Flavia Spena and Flavio Donati are Romans who fell in love with Aotearoa and established ViaVio Cheese in Nelson in 2016 . Flavia lived the corporate executive life as CFO for perfume, jewellery and resort conglomerate Bulgari, and Flavio played professional rugby in Italy. It was a stint playing rugby in Marlborough in the 1990s that started their fascination with NZ.
Italy has over 1,000 varieties of cheese and they saw the opportunity to introduce Kiwis to new styles by starting a vibrant new business. They use A2 milk from cows at Oaklands Farm, Nelson. They use traditional Italian recipes with no added preservatives. This means their cheeses vary with the seasons and the pasture, providing the perfect reason to consume them regularly.
Their strapline is “Naturale, Italiano, Eccelente.”, perfectly capturing what they are all about (we’d add “bellissimo” too). Their values and artisanship match the best in Aotearoa, and they also bring a whole new dimension by introducing a whole new range of styles. Like all artisans, they are constantly experimenting and expanding their range too. They are well-established in our burgeoning artisan cheese world now, and their cheeses regularly win awards in various categories.

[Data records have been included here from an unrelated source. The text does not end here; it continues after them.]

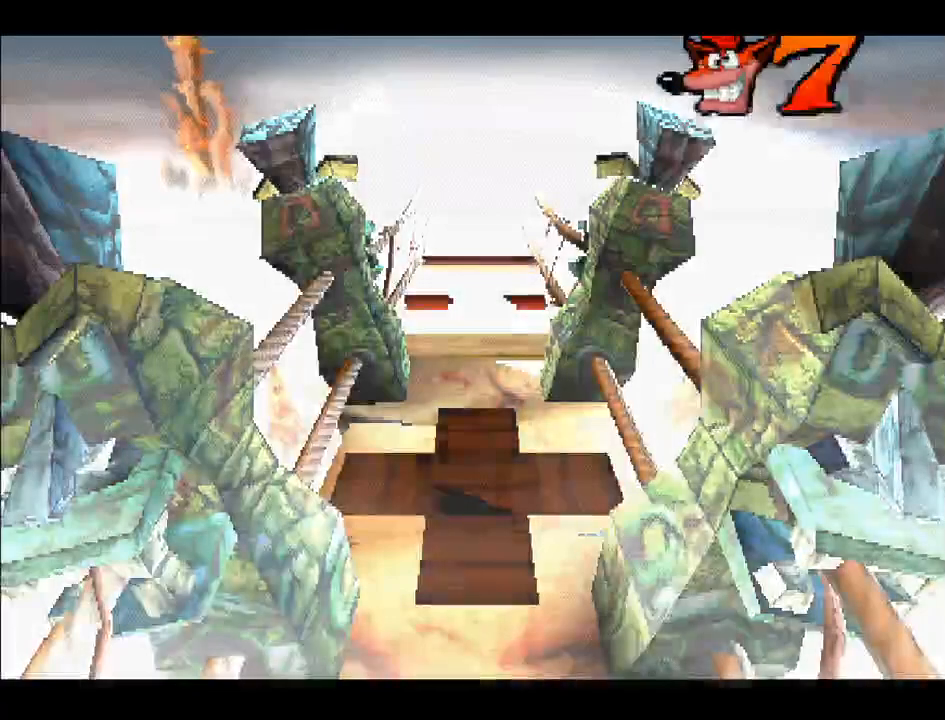
{"buttons": ["DPAD_UP"], "right_stick": "center", "events": [[83, "DPAD_UP", "down"]]}
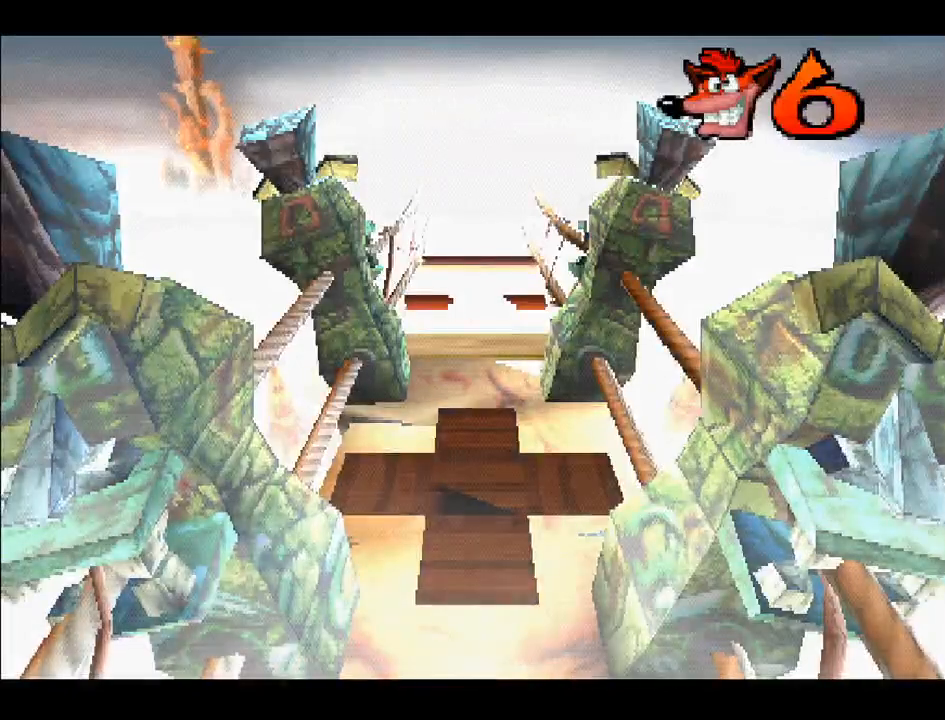
{"buttons": ["DPAD_UP"], "right_stick": "center", "events": []}
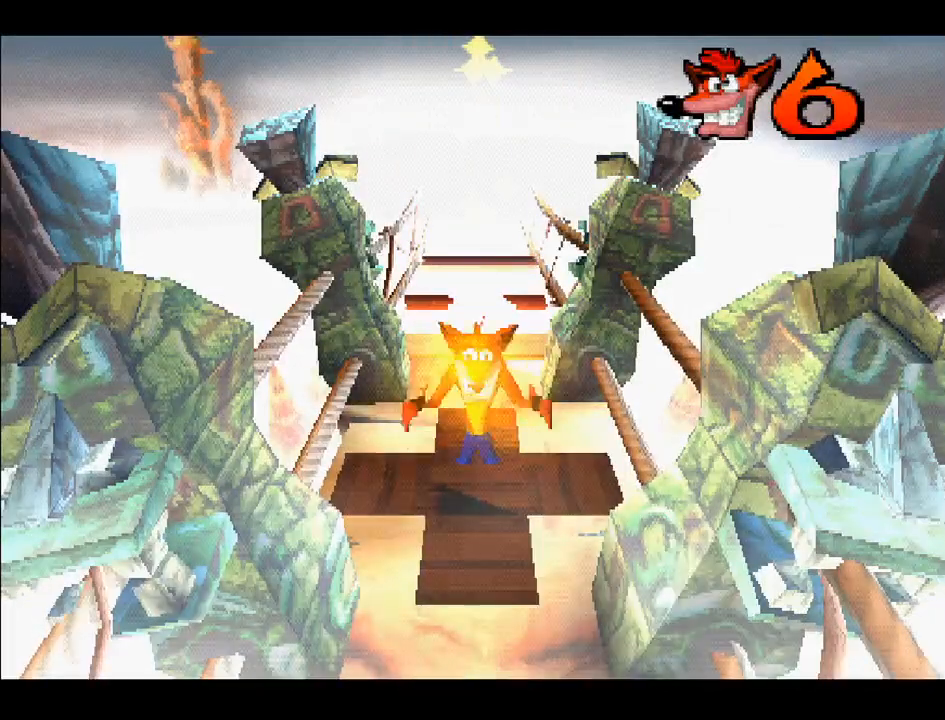
{"buttons": ["DPAD_UP"], "right_stick": "center", "events": []}
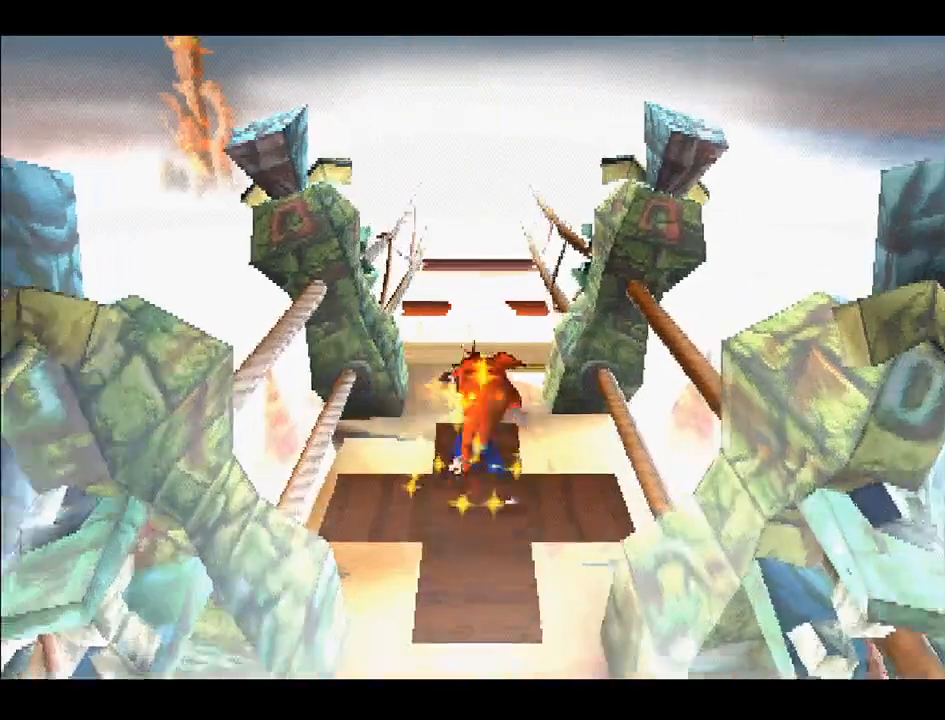
{"buttons": ["DPAD_UP"], "right_stick": "center", "events": []}
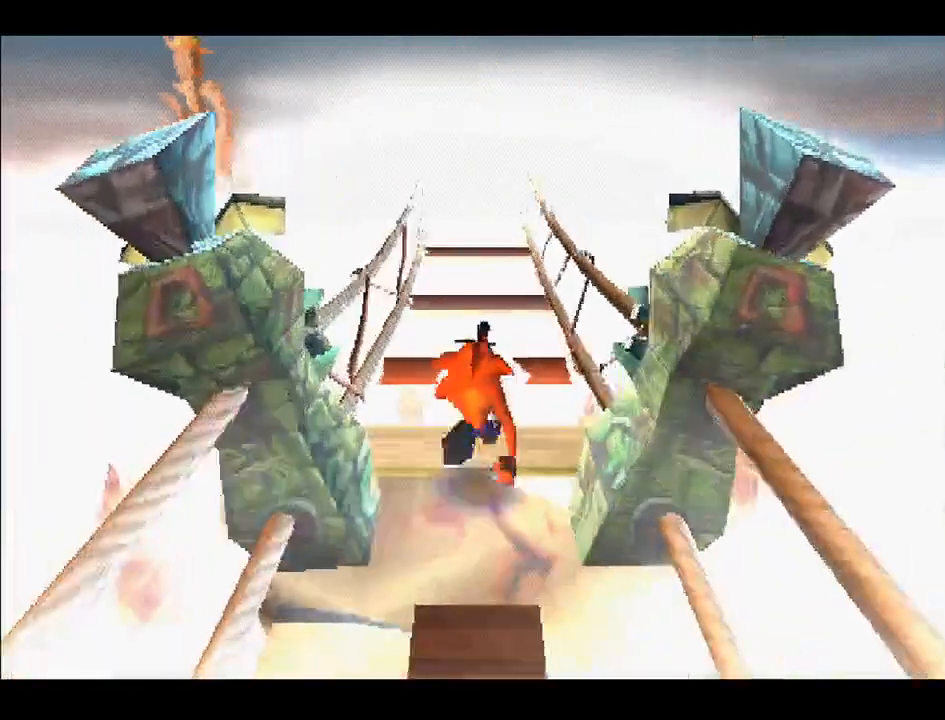
{"buttons": ["CROSS", "DPAD_UP"], "right_stick": "center", "events": [[167, "CROSS", "down"]]}
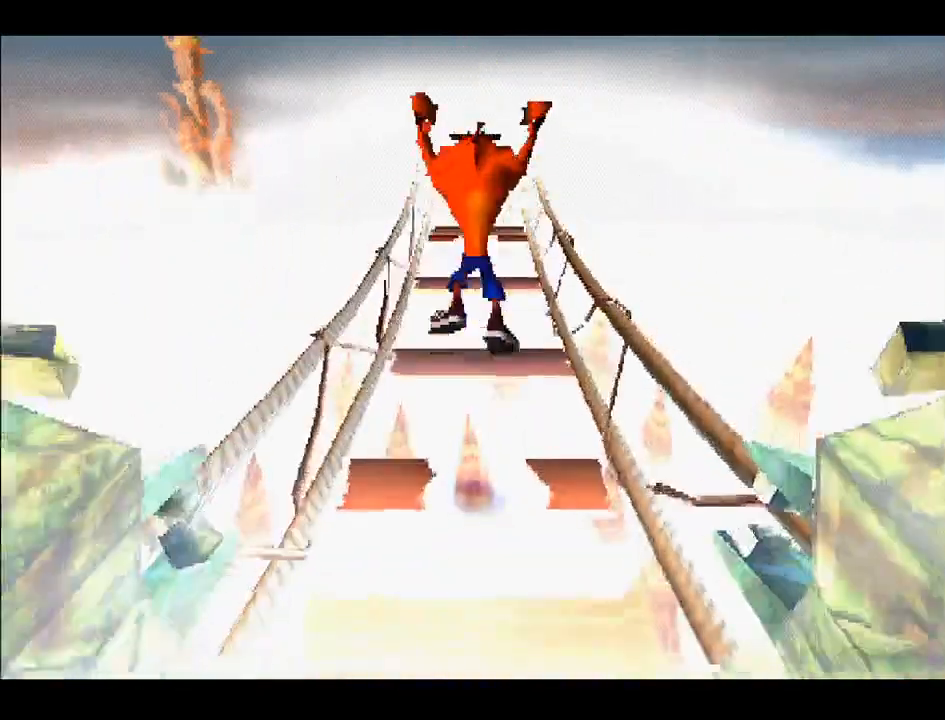
{"buttons": ["DPAD_UP"], "right_stick": "center", "events": [[400, "CROSS", "up"]]}
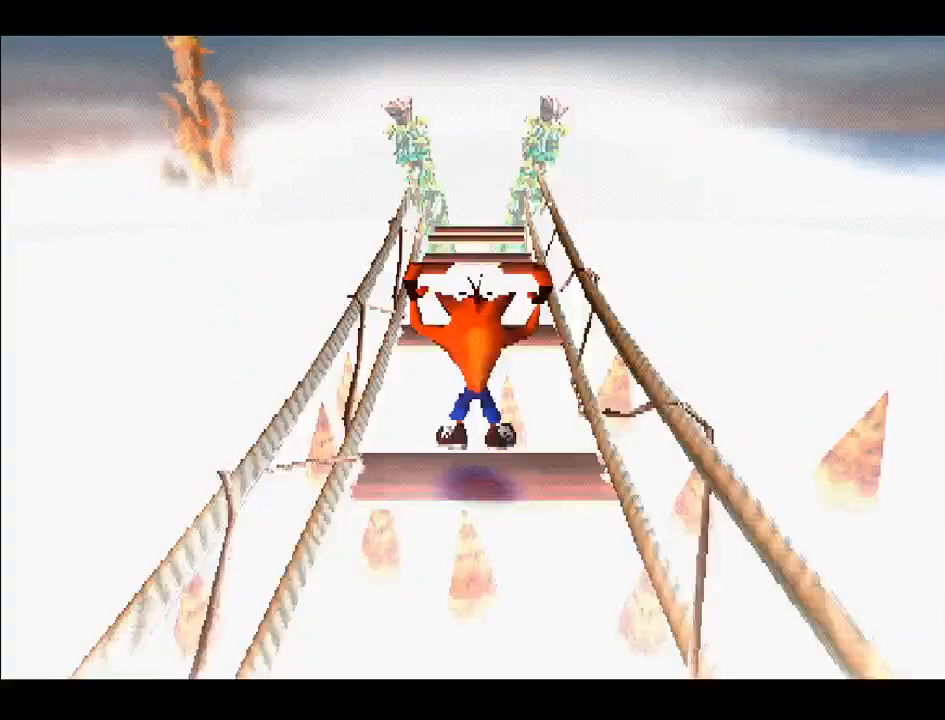
{"buttons": ["DPAD_UP"], "right_stick": "center", "events": [[83, "CROSS", "down"], [183, "CROSS", "up"]]}
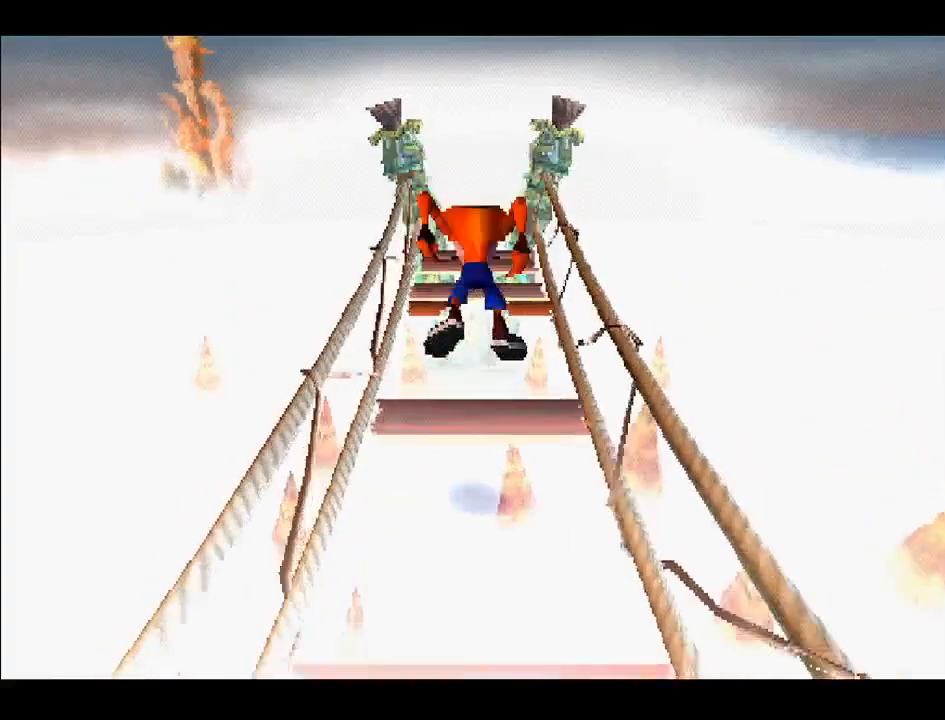
{"buttons": ["CROSS", "DPAD_UP"], "right_stick": "center", "events": [[267, "CROSS", "down"]]}
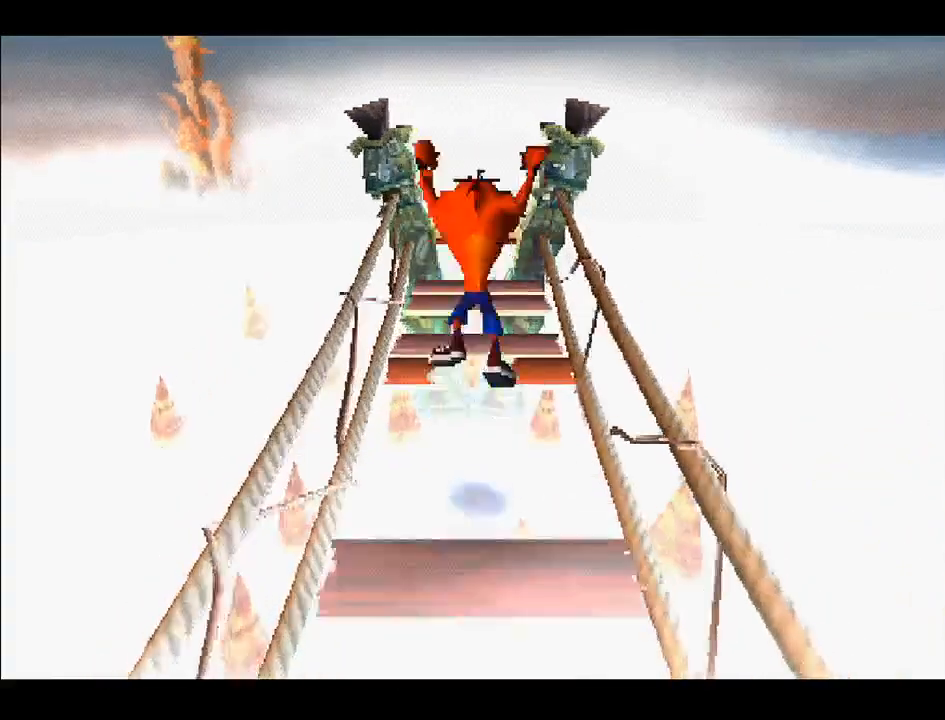
{"buttons": ["DPAD_UP"], "right_stick": "center", "events": [[267, "CROSS", "up"]]}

They also regularly suggest Italian recipes and ways of enjoying their fine products, again using local ingredients wherever possible. A good example is melting their fontal onto a poached egg or some mushrooms. In fact Flavio demonstrates that we can learn a lot from the Italian way, when he points out that Italians often eat cheese in place of meat of fish as a main part of a meal.